Last Monday I was invited to be a guest speaker for a group of language teachers and to tell more about teaching languages using Comprehensible Input.
What is Comprehensible Input (CI)? In short: a student acquires language through a lot of input (listening and reading) of this language and the input needs to be comprehensible.
But what is this 'input' exactly?
I see 'input' as the message that is presented to the learner. A teacher who says in the target language: "Today is a bad day, it rains", that's input.
A list with the different types of weather is not input.
A text about Juan who is very hungry and wants to eat a lot and says to his friend Paco: "I am very hungry, I want to eat a lot", that's input.
An explanation of how 'to want + infinitive' is used as a construction, is not input.

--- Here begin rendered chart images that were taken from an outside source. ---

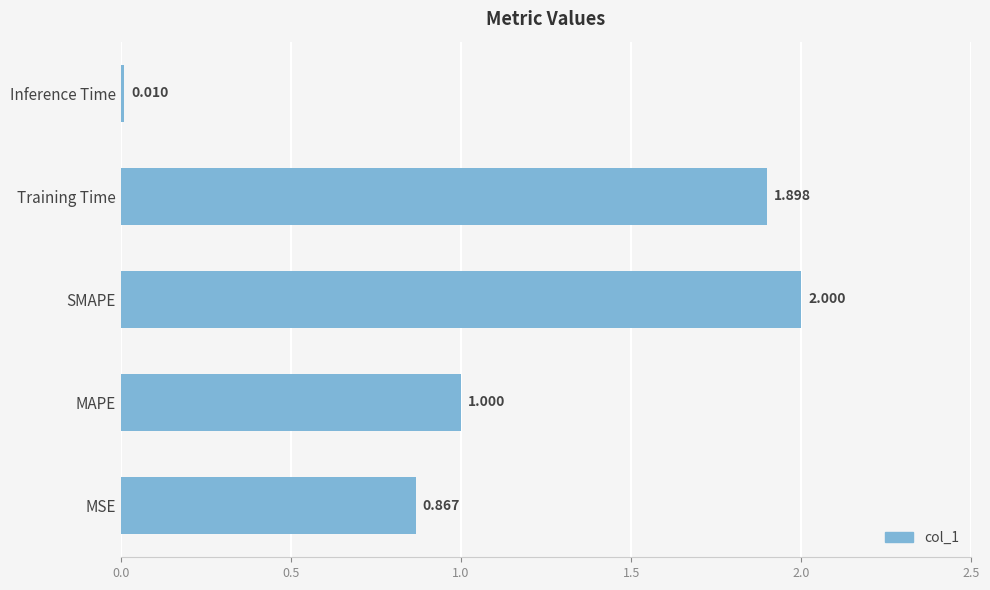

List the labels in order of value, smallest first.

Inference Time, MSE, MAPE, Training Time, SMAPE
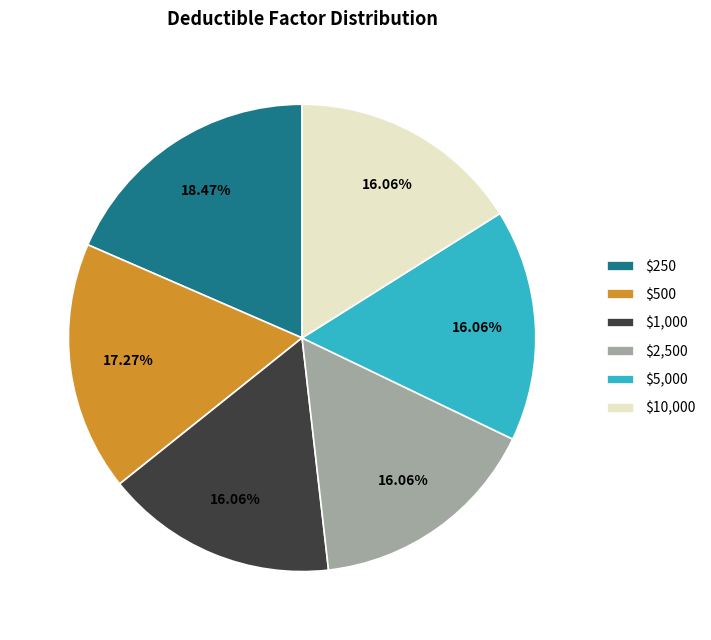

Is there any slice that represents more than half of the pie?

No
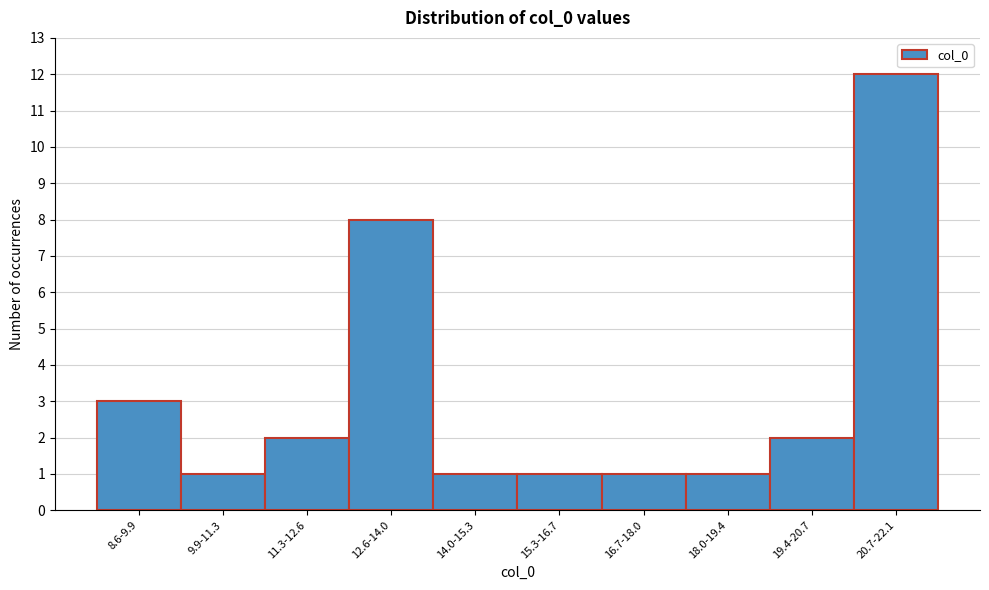

Reading right to left, what are all the values shown in this chart?

20.7-22.1=12	19.4-20.7=2	18.0-19.4=1	16.7-18.0=1	15.3-16.7=1	14.0-15.3=1	12.6-14.0=8	11.3-12.6=2	9.9-11.3=1	8.6-9.9=3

In our courses we advise to limit the new vocabulary to about 3 target structures (chunks) per lesson series.
Why so little?
Simple, the human brain cannot process many new things at once. If you use many new words in a lesson, your students encounter these words, but they don't acquire them. The acquisition of new vocabulary takes much more time; the learner must be able to recognize the word in sound and in written form, the learner must know the meaning of the word, must experience how this word might change (plural, past tense, etc) and the learner must be able to use this word in language production. Only then is it acquired. This cannot be done if you present 20 or more new words every lesson. Our brain is simply not capable of processing so much.
How much can the brain handle? dr. Gianfranco Conti wrote an interesting blog about this. Young children could learn about 3-5 items (word or better: chunks) per lesson. With teenagers this could be about 6-8 items per lesson.
As you might understand, it's not easy to determine the exact number of new items per lesson and not all the research give the same outcome. But it is clear from all the research that cognitive overload happens fast.
It is very important that any new item gets repeated in the upcoming lessons, otherwise it doesn't get enough opportunity to be transferred into the long-term memory.